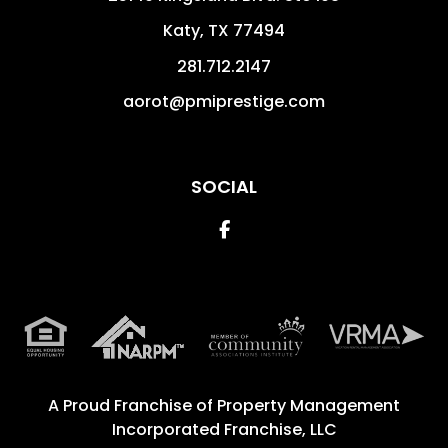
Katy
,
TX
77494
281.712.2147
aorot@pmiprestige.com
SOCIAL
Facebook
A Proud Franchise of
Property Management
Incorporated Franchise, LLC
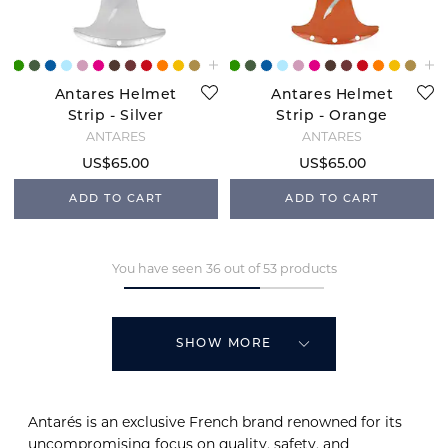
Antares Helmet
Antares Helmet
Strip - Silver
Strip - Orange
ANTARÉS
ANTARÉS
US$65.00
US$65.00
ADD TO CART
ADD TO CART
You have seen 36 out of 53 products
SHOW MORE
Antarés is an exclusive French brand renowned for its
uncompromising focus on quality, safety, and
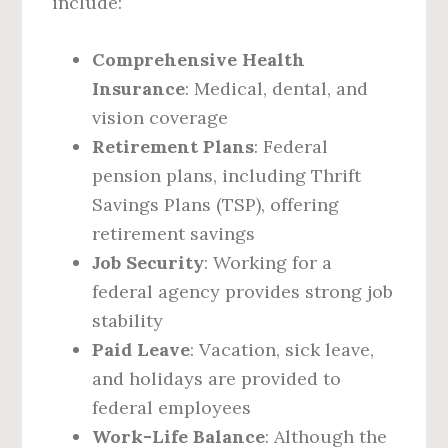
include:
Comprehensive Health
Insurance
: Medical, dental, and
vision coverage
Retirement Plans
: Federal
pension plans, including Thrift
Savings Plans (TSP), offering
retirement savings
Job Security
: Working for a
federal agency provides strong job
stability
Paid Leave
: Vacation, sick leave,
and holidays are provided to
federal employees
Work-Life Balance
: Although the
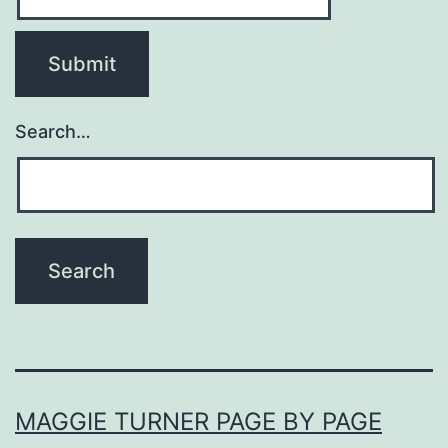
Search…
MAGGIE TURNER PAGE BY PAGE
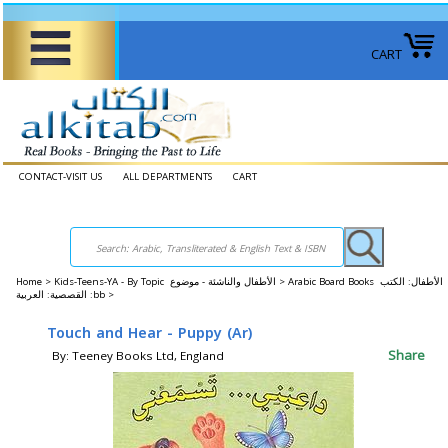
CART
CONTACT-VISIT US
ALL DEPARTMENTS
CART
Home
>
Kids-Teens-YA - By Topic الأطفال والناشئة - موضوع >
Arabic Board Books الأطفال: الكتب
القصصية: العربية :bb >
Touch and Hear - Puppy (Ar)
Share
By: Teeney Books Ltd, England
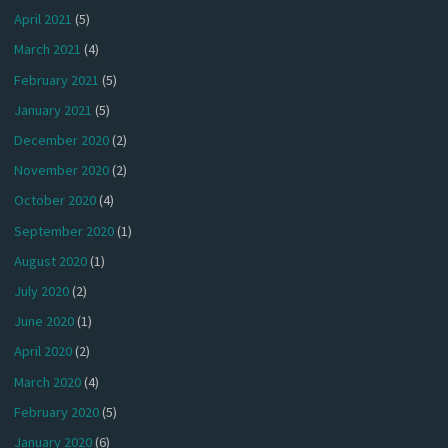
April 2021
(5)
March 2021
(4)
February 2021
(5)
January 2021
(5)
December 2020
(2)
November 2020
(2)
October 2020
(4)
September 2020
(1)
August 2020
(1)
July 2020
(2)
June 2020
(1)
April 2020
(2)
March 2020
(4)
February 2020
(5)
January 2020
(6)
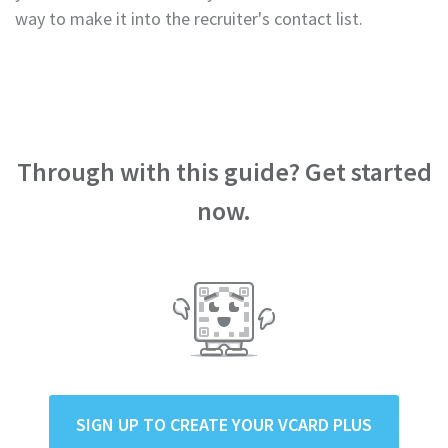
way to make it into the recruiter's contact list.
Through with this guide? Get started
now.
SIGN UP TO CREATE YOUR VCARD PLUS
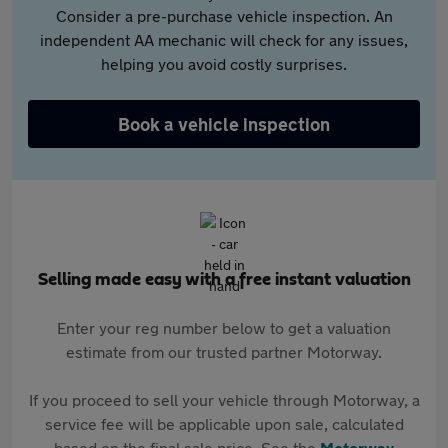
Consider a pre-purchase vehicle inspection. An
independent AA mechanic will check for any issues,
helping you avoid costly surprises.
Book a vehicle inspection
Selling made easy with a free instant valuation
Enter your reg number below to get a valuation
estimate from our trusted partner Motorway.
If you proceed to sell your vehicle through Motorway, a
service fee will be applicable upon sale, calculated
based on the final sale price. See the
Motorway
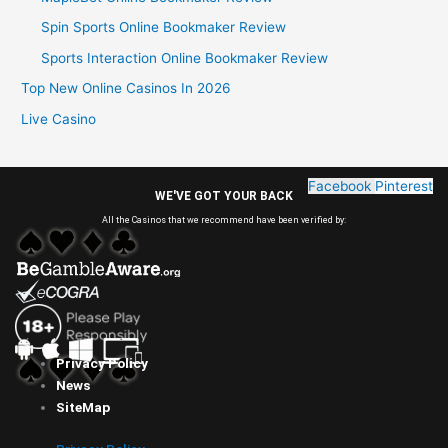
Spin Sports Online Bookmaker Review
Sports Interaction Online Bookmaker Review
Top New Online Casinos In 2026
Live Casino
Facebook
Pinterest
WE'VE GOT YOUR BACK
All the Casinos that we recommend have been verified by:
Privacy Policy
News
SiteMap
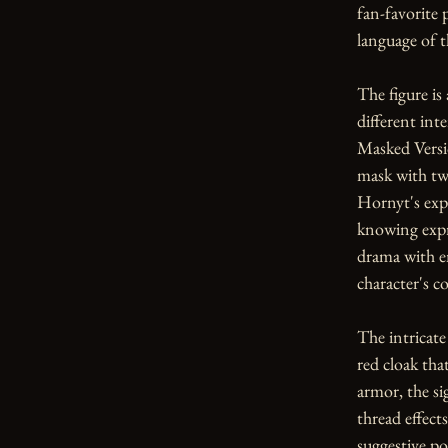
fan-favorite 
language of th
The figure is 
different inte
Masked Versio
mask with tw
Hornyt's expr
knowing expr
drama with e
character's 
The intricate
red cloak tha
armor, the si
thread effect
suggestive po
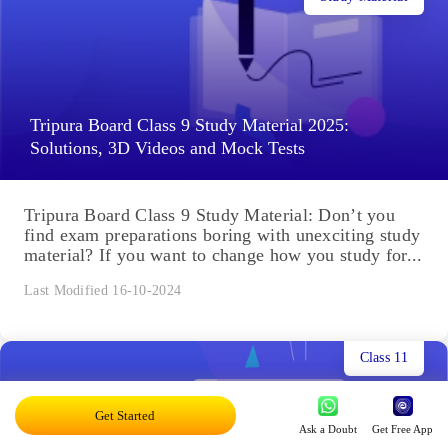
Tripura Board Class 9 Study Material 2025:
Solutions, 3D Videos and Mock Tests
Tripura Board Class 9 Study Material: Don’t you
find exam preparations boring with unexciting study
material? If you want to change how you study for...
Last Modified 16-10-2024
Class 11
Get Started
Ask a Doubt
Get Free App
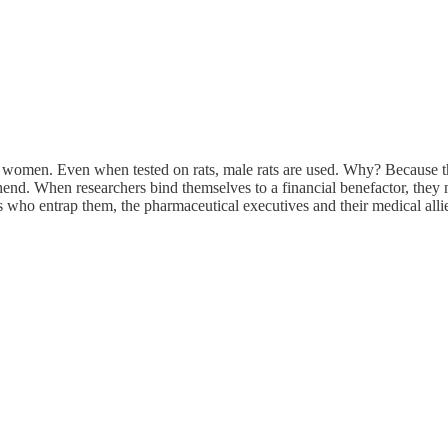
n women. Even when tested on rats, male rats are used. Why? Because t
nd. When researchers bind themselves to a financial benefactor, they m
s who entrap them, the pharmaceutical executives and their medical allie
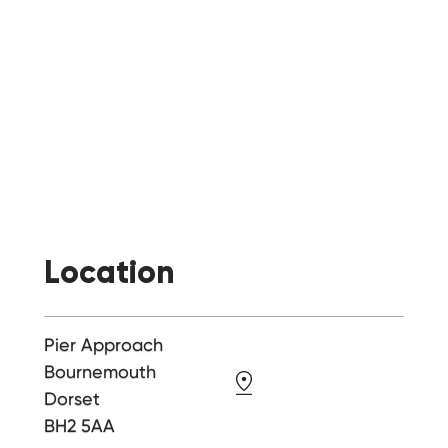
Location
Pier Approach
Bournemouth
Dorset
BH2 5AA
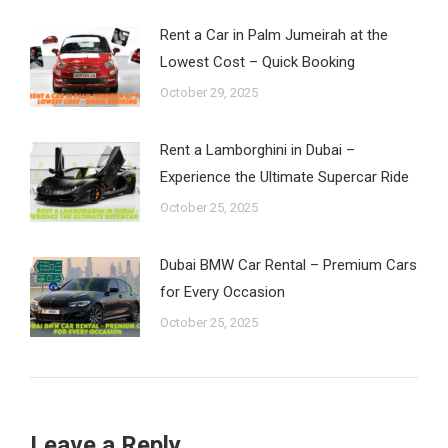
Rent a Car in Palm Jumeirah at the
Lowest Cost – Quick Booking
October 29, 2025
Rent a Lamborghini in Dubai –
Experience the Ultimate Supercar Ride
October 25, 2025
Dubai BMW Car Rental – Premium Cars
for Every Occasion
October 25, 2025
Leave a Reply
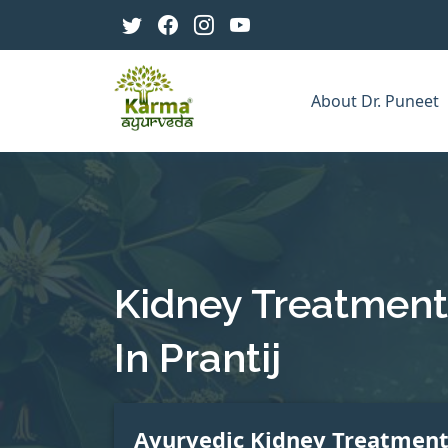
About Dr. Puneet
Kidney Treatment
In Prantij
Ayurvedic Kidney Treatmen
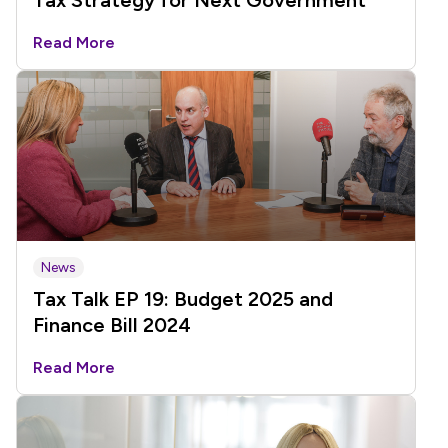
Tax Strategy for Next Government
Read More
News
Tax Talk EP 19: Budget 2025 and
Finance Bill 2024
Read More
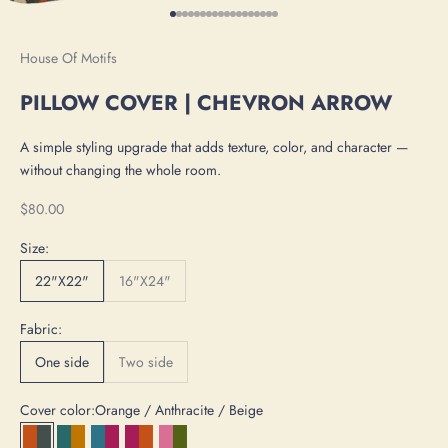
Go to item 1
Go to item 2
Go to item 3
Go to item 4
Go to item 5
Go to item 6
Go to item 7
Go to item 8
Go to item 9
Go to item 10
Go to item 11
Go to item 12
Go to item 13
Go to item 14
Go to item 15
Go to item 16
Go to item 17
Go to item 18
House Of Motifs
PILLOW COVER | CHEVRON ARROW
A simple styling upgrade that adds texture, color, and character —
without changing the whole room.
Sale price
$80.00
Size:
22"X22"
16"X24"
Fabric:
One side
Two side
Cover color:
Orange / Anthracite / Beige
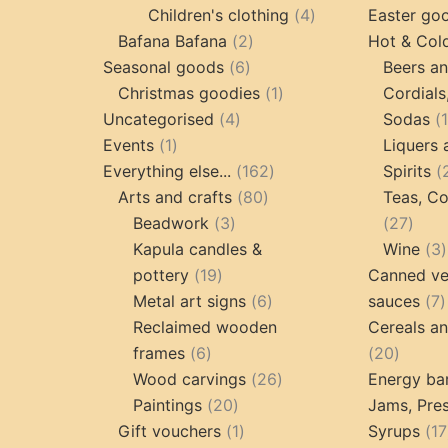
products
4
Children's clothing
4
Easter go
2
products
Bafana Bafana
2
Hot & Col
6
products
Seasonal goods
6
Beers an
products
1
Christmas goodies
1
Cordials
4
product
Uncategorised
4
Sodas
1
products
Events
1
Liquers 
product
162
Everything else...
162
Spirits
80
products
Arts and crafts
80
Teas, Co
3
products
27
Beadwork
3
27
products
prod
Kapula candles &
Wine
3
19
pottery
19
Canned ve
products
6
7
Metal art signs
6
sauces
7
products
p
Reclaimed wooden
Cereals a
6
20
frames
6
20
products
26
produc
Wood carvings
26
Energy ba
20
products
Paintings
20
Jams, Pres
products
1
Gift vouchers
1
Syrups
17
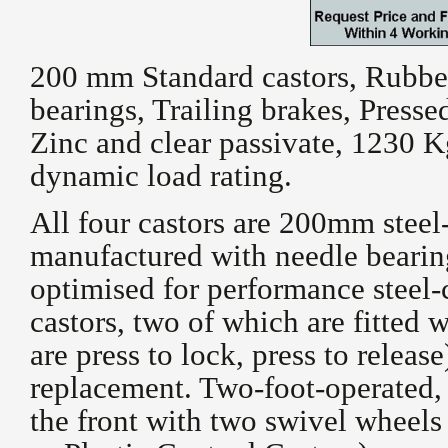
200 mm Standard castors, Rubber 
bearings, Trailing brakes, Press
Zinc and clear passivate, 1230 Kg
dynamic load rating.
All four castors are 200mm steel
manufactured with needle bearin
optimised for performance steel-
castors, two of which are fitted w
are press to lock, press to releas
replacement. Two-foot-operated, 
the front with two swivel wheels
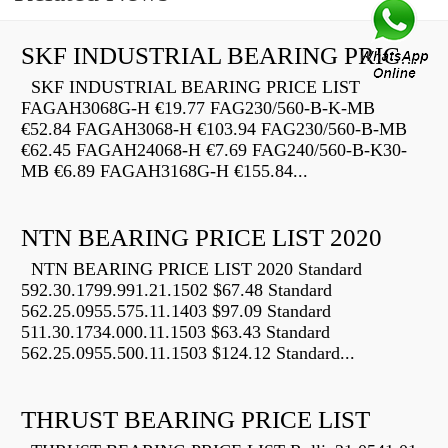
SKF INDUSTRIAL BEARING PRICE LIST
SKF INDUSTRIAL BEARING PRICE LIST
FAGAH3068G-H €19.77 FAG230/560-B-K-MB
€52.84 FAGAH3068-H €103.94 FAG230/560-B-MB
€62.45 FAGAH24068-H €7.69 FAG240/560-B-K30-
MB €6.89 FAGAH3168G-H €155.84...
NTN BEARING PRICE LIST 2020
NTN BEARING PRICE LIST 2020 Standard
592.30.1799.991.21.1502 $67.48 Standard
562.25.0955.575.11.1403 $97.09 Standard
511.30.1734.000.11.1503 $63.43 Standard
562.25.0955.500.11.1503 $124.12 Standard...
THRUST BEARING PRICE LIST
________________________________________
_Compito_.
Puoi aggiornare tutte le voci sostituendo ovunque "Antares Helmet" con "Antares Casque" e lasciando invariato tutto il resto? Escludi le immagini dalla risposta.

_Soluzione_.
Katy
,
TX
77494
281.712.2147
aorot@pmiprestige.com
SOCIAL
Facebook
A Proud Franchise of
Property Management
Incorporated Franchise, LLC
Antares Casque
Antares Casque
Strip - Silver
Strip - Orange
ANTARÉS
ANTARÉS
US$65.00
US$65.00
ADD TO CART
ADD TO CART
You have seen 36 out of 53 products
SHOW MORE
Antarés is an exclusive French brand renowned for its
uncompromising focus on quality, safety, and
include:
Comprehensive Health
Insurance
: Medical, dental, and
vision coverage
Retirement Plans
: Federal
pension plans, including Thrift
Savings Plans (TSP), offering
retirement savings
Job Security
: Working for a
federal agency provides strong job
stability
Paid Leave
: Vacation, sick leave,
and holidays are provided to
federal employees
Work-Life Balance
: Although the
Search…
MAGGIE TURNER PAGE BY PAGE
CART
CONTACT-VISIT US
ALL DEPARTMENTS
CART
Home
>
Kids-Teens-YA - By Topic الأطفال والناشئة - موضوع >
Arabic Board Books الأطفال: الكتب
القصصية: العربية :bb >
Touch and Hear - Puppy (Ar)
Share
By: Teeney Books Ltd, England
April 2021
(5)
March 2021
(4)
February 2021
(5)
January 2021
(5)
December 2020
(2)
November 2020
(2)
October 2020
(4)
September 2020
(1)
August 2020
(1)
July 2020
(2)
June 2020
(1)
April 2020
(2)
March 2020
(4)
February 2020
(5)
January 2020
(6)
way to make it into the recruiter's contact list.
Through with this guide? Get started
now.
SIGN UP TO CREATE YOUR VCARD PLUS
Consider a pre-purchase vehicle inspection. An
independent AA mechanic will check for any issues,
helping you avoid costly surprises.
Book a vehicle inspection
Selling made easy with a free instant valuation
Enter your reg number below to get a valuation
estimate from our trusted partner Motorway.
If you proceed to sell your vehicle through Motorway, a
service fee will be applicable upon sale, calculated
based on the final sale price. See the
Motorway
Spin Sports Online Bookmaker Review
Sports Interaction Online Bookmaker Review
Top New Online Casinos In 2026
Live Casino
Facebook
Pinterest
WE'VE GOT YOUR BACK
All the Casinos that we recommend have been verified by:
Privacy Policy
News
SiteMap
fan-favorite 
language of th
The figure is 
different inte
Masked Versio
mask with tw
Hornyt's expr
knowing expr
drama with e
character's 
The intricate
red cloak tha
armor, the si
thread effect
suggestive po
Tripura Board Class 9 Study Material 2025:
Solutions, 3D Videos and Mock Tests
Tripura Board Class 9 Study Material: Don’t you
find exam preparations boring with unexciting study
material? If you want to change how you study for...
Last Modified 16-10-2024
Class 11
Get Started
Ask a Doubt
Get Free App
n women. Even when tested on rats, male rats are used. Why? Because t
nd. When researchers bind themselves to a financial benefactor, they m
s who entrap them, the pharmaceutical executives and their medical allie
Location
Pier Approach
Bournemouth
Dorset
BH2 5AA
Rent a Car in Palm Jumeirah at the
Lowest Cost – Quick Booking
October 29, 2025
Rent a Lamborghini in Dubai –
Experience the Ultimate Supercar Ride
October 25, 2025
Dubai BMW Car Rental – Premium Cars
for Every Occasion
October 25, 2025
Leave a Reply
About Dr. Puneet
Kidney Treatment
In Prantij
Ayurvedic Kidney Treatmen
Tax Strategy for Next Government
Read More
News
Tax Talk EP 19: Budget 2025 and
Finance Bill 2024
Read More
Go to item 1
Go to item 2
Go to item 3
Go to item 4
Go to item 5
Go to item 6
Go to item 7
Go to item 8
Go to item 9
Go to item 10
Go to item 11
Go to item 12
Go to item 13
Go to item 14
Go to item 15
Go to item 16
Go to item 17
Go to item 18
House Of Motifs
PILLOW COVER | CHEVRON ARROW
A simple styling upgrade that adds texture, color, and character —
without changing the whole room.
Sale price
$80.00
Size:
22"X22"
16"X24"
Fabric:
One side
Two side
Cover color:
Orange / Anthracite / Beige
products
4
Children's clothing
4
Easter go
2
products
Bafana Bafana
2
Hot & Col
6
products
Seasonal goods
6
Beers an
products
1
Christmas goodies
1
Cordials
4
product
Uncategorised
4
Sodas
1
products
Events
1
Liquers 
product
162
Everything else...
162
Spirits
80
products
Arts and crafts
80
Teas, Co
3
products
27
Beadwork
3
27
products
prod
Kapula candles &
Wine
3
19
pottery
19
Canned ve
products
6
7
Metal art signs
6
sauces
7
products
p
Reclaimed wooden
Cereals a
6
20
frames
6
20
products
26
produc
Wood carvings
26
Energy ba
20
products
Paintings
20
Jams, Pres
products
1
Gift vouchers
1
Syrups
17
200 mm Standard castors, Rubber 
bearings, Trailing brakes, Press
Zinc and clear passivate, 1230 Kg
dynamic load rating.
All four castors are 200mm steel
manufactured with needle bearin
optimised for performance steel-
castors, two of which are fitted w
are press to lock, press to releas
replacement. Two-foot-operated, 
the front with two swivel wheels
SKF INDUSTRIAL BEARING PRICE LIST
SKF INDUSTRIAL BEARING PRICE LIST
FAGAH3068G-H €19.77 FAG230/560-B-K-MB
€52.84 FAGAH3068-H €103.94 FAG230/560-B-MB
€62.45 FAGAH24068-H €7.69 FAG240/560-B-K30-
MB €6.89 FAGAH3168G-H €155.84...
NTN BEARING PRICE LIST 2020
NTN BEARING PRICE LIST 2020 Standard
592.30.1799.991.21.1502 $67.48 Standard
562.25.0955.575.11.1403 $97.09 Standard
511.30.1734.000.11.1503 $63.43 Standard
562.25.0955.500.11.1503 $124.12 Standard...
THRUST BEARING PRICE LIST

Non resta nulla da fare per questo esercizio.